**Recorded data**:
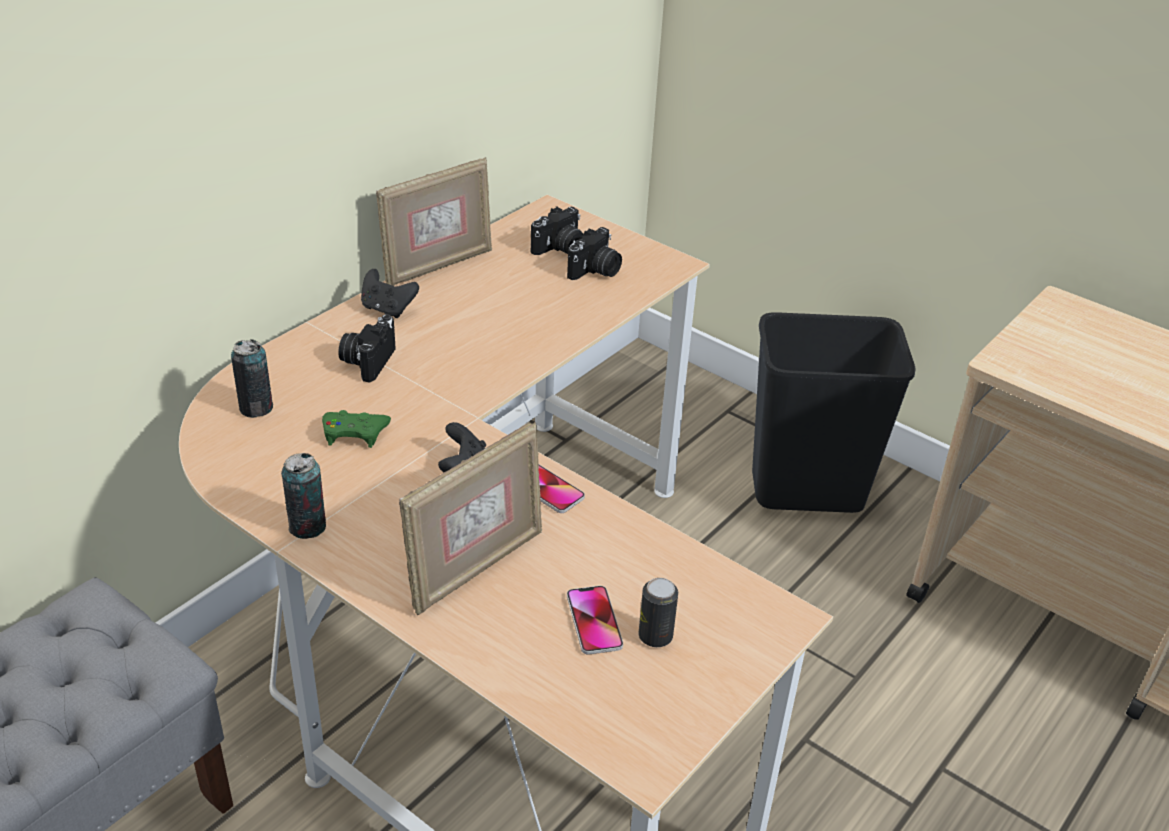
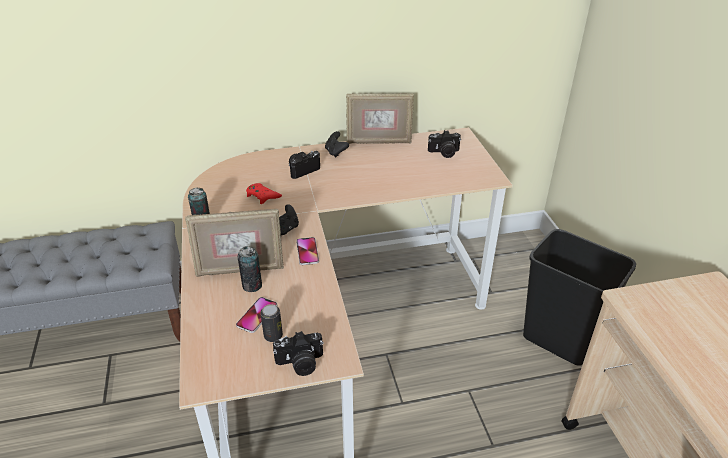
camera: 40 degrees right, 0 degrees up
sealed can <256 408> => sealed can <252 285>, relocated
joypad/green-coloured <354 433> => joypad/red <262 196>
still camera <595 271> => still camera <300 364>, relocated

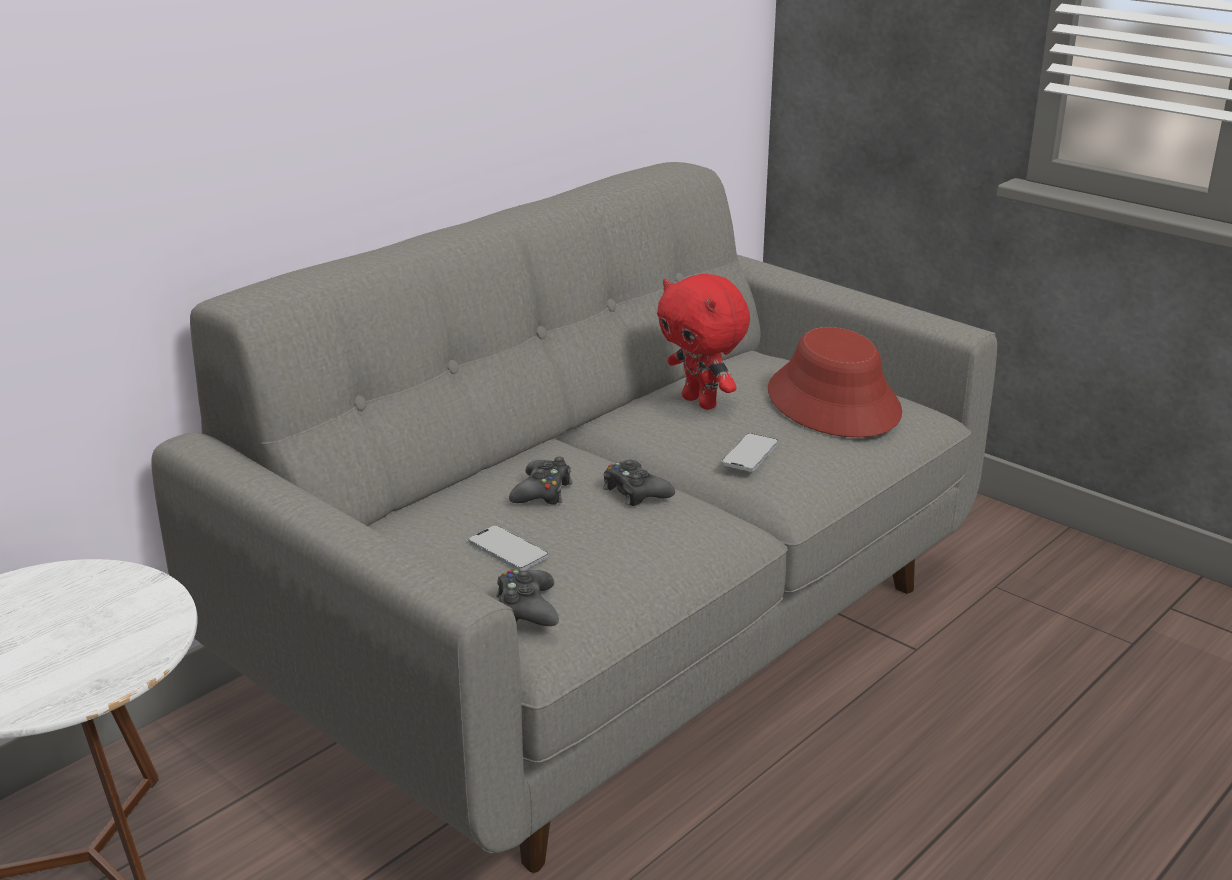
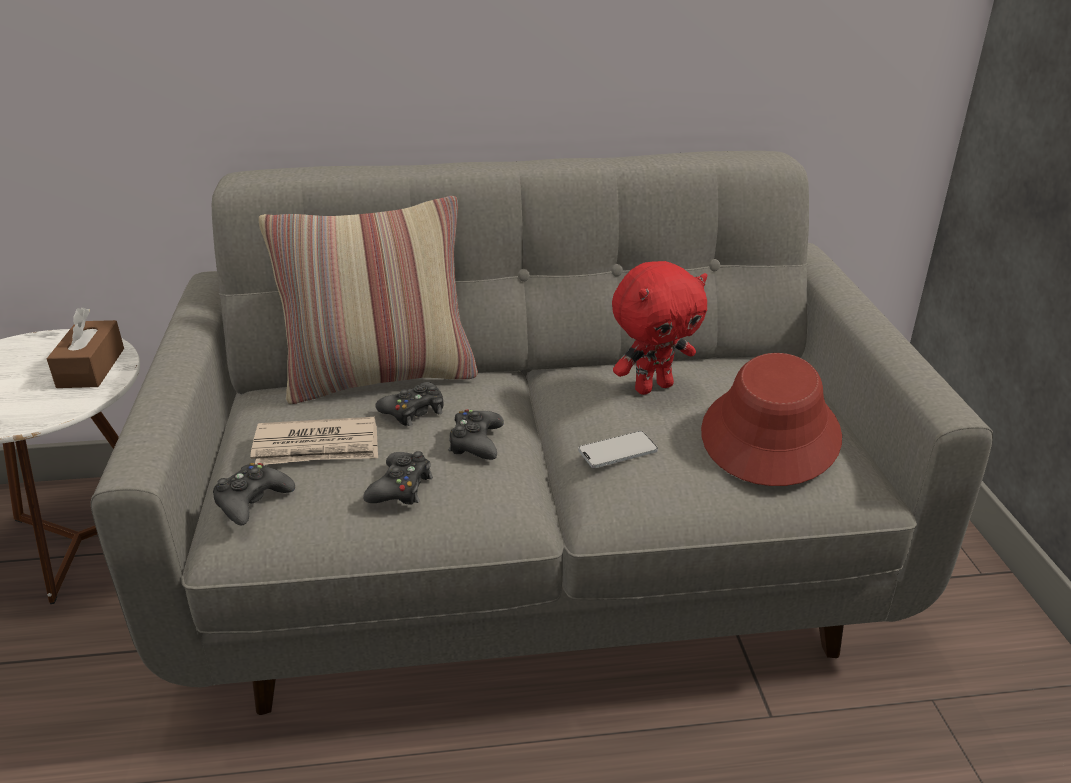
camera: 40 degrees right, 5 degrees up
handset <508 550> => daily paper <317 447>
soft toy/red <701 402> => soft toy/red <653 387>, 120 degrees counterclockwise
nothing => tissue box/brownish <91 368>
nothing => pillow <380 377>
nothing => joypad/black <401 487>

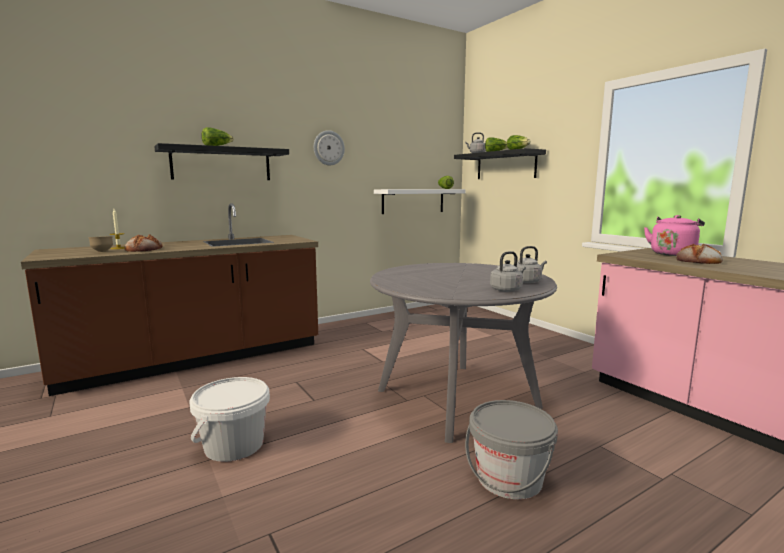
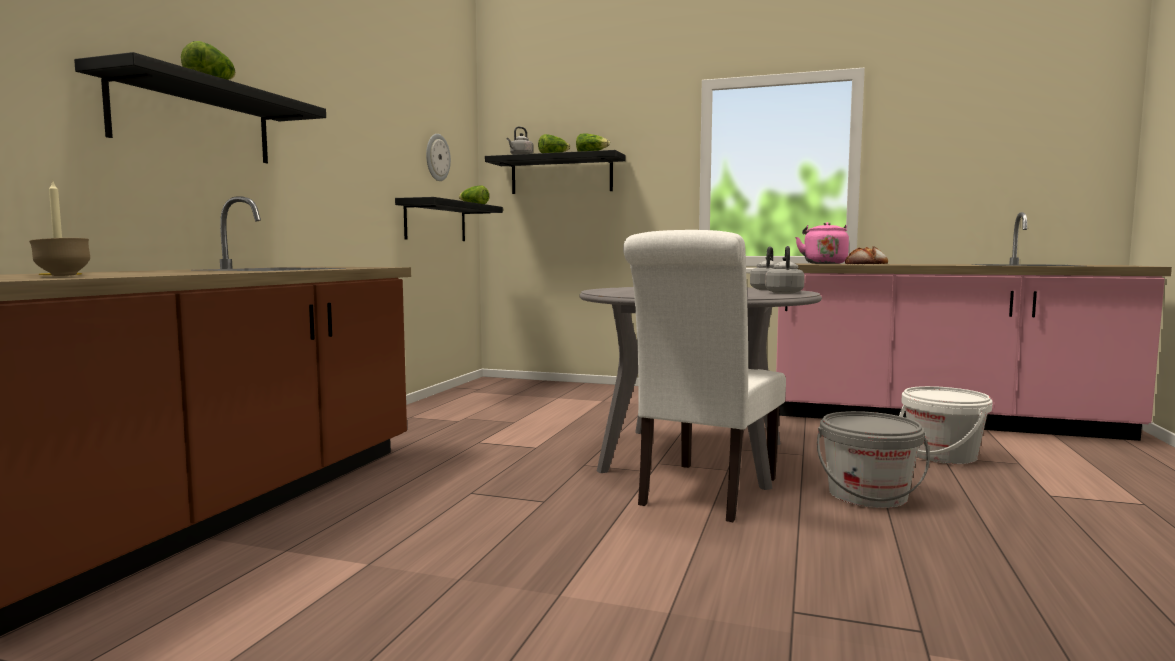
camera: 40 degrees left, 5 degrees down
bakery bread <144 249> => nothing
pail/white <234 445> => pail/white <942 455>, relocated
wall clock <328 148> => wall clock <437 157>, relocated
wall shelf/white <413 201> => wall shelf/black <436 221>
nothing => chair/white <704 494>

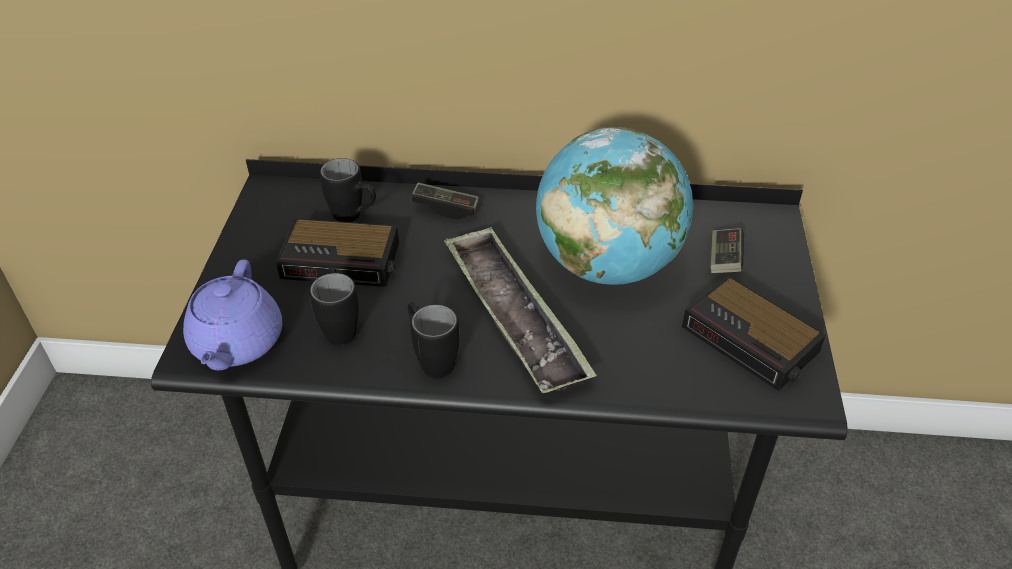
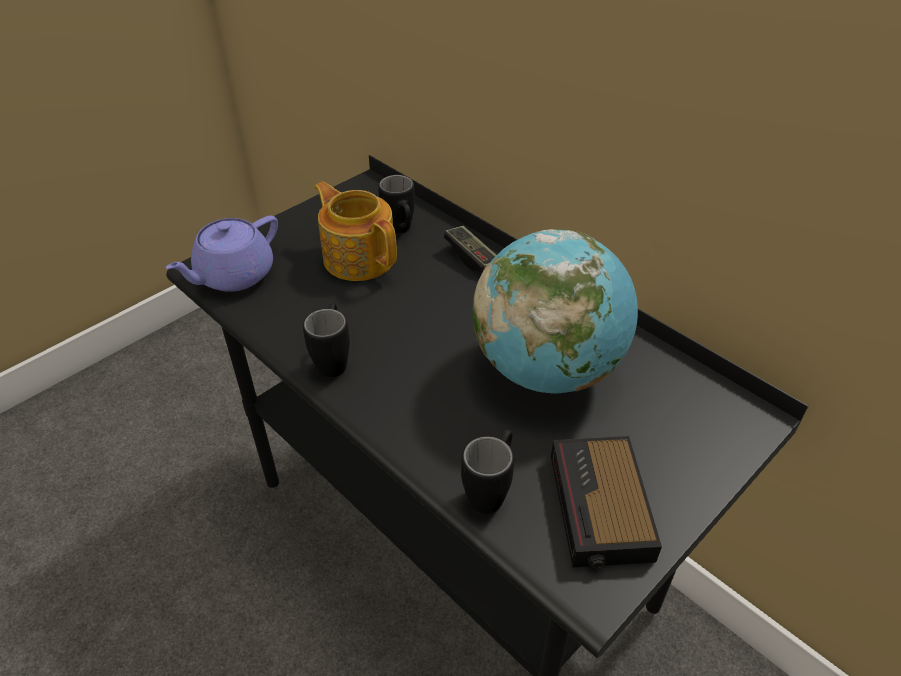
camera: 40 degrees right, 0 degrees up
bedside clock <343 260> => tea pot <359 257>
mug/black <340 325> => mug/black <491 490>, relocated
serving tray <514 316> => nothing
joypad <724 260> => nothing

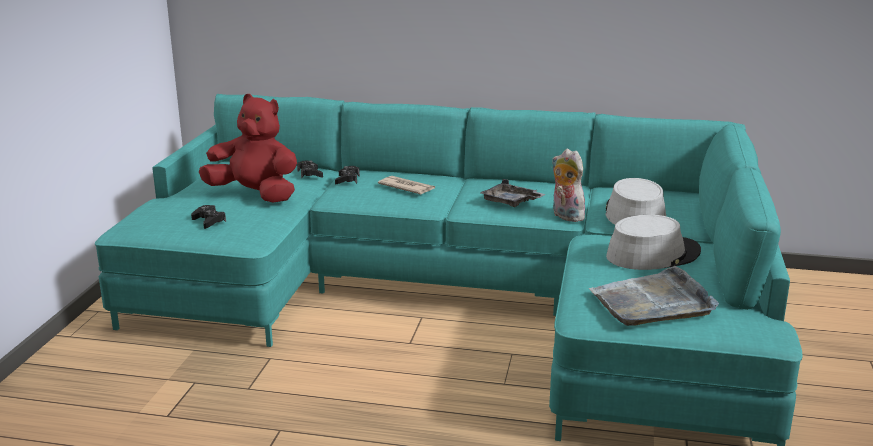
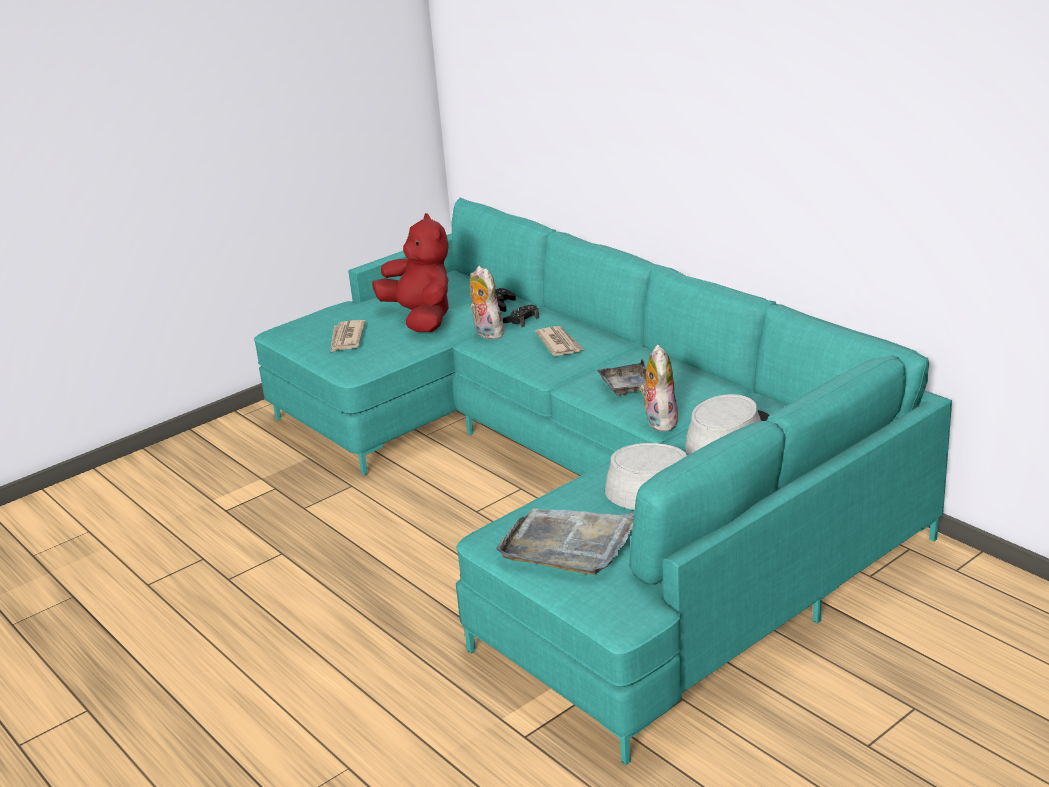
camera: 40 degrees right, 5 degrees up
joypad/black <209 221> => daily paper <346 338>
nothing => soft toy <486 333>

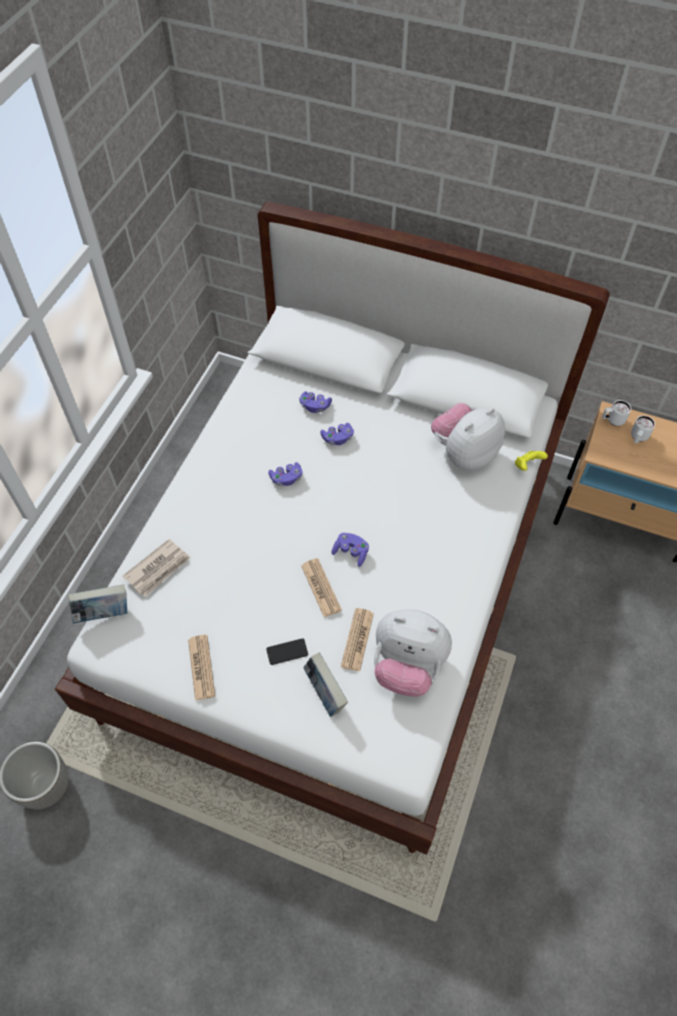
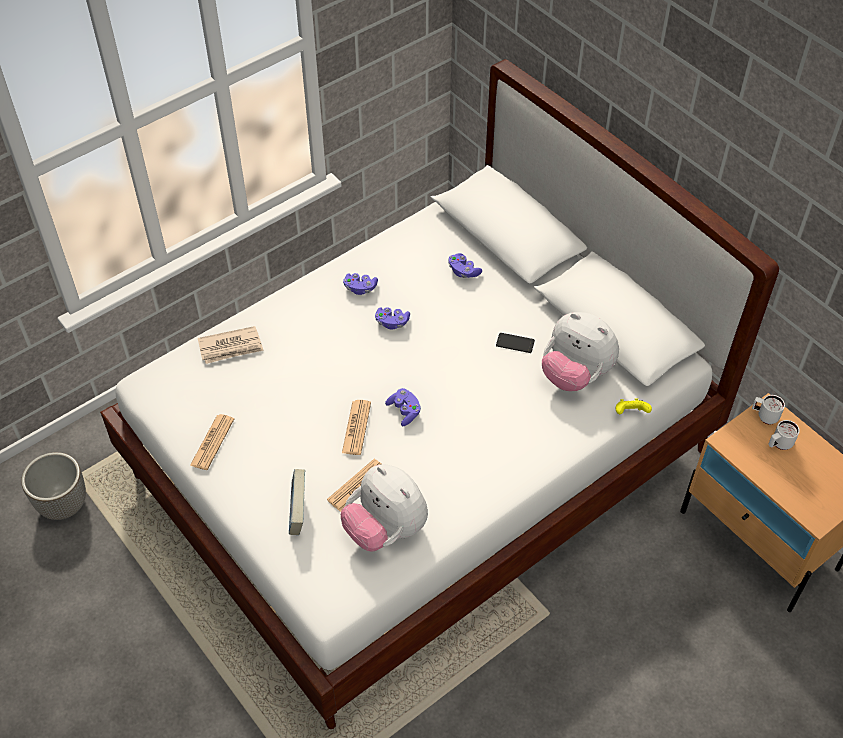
camera: 30 degrees right, 5 degrees down
volume <103 614> => nothing
handset <287 652> => handset <515 343>, relocated
joypad/purple-coloured <337 438> => joypad/purple-coloured <360 288>, relocated
soft toy <464 453> => soft toy <575 374>, 135 degrees counterclockwise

**What you are asked to do**: Your reply should be the entries copied exactly, with all images omitted.

**Written response**:
camera: 40 degrees right, 0 degrees up
sealed can <256 408> => sealed can <252 285>, relocated
joypad/green-coloured <354 433> => joypad/red <262 196>
still camera <595 271> => still camera <300 364>, relocated

camera: 40 degrees right, 5 degrees up
handset <508 550> => daily paper <317 447>
soft toy/red <701 402> => soft toy/red <653 387>, 120 degrees counterclockwise
nothing => tissue box/brownish <91 368>
nothing => pillow <380 377>
nothing => joypad/black <401 487>

camera: 40 degrees left, 5 degrees down
bakery bread <144 249> => nothing
pail/white <234 445> => pail/white <942 455>, relocated
wall clock <328 148> => wall clock <437 157>, relocated
wall shelf/white <413 201> => wall shelf/black <436 221>
nothing => chair/white <704 494>

camera: 40 degrees right, 0 degrees up
bedside clock <343 260> => tea pot <359 257>
mug/black <340 325> => mug/black <491 490>, relocated
serving tray <514 316> => nothing
joypad <724 260> => nothing

camera: 40 degrees right, 5 degrees up
joypad/black <209 221> => daily paper <346 338>
nothing => soft toy <486 333>

camera: 30 degrees right, 5 degrees down
volume <103 614> => nothing
handset <287 652> => handset <515 343>, relocated
joypad/purple-coloured <337 438> => joypad/purple-coloured <360 288>, relocated
soft toy <464 453> => soft toy <575 374>, 135 degrees counterclockwise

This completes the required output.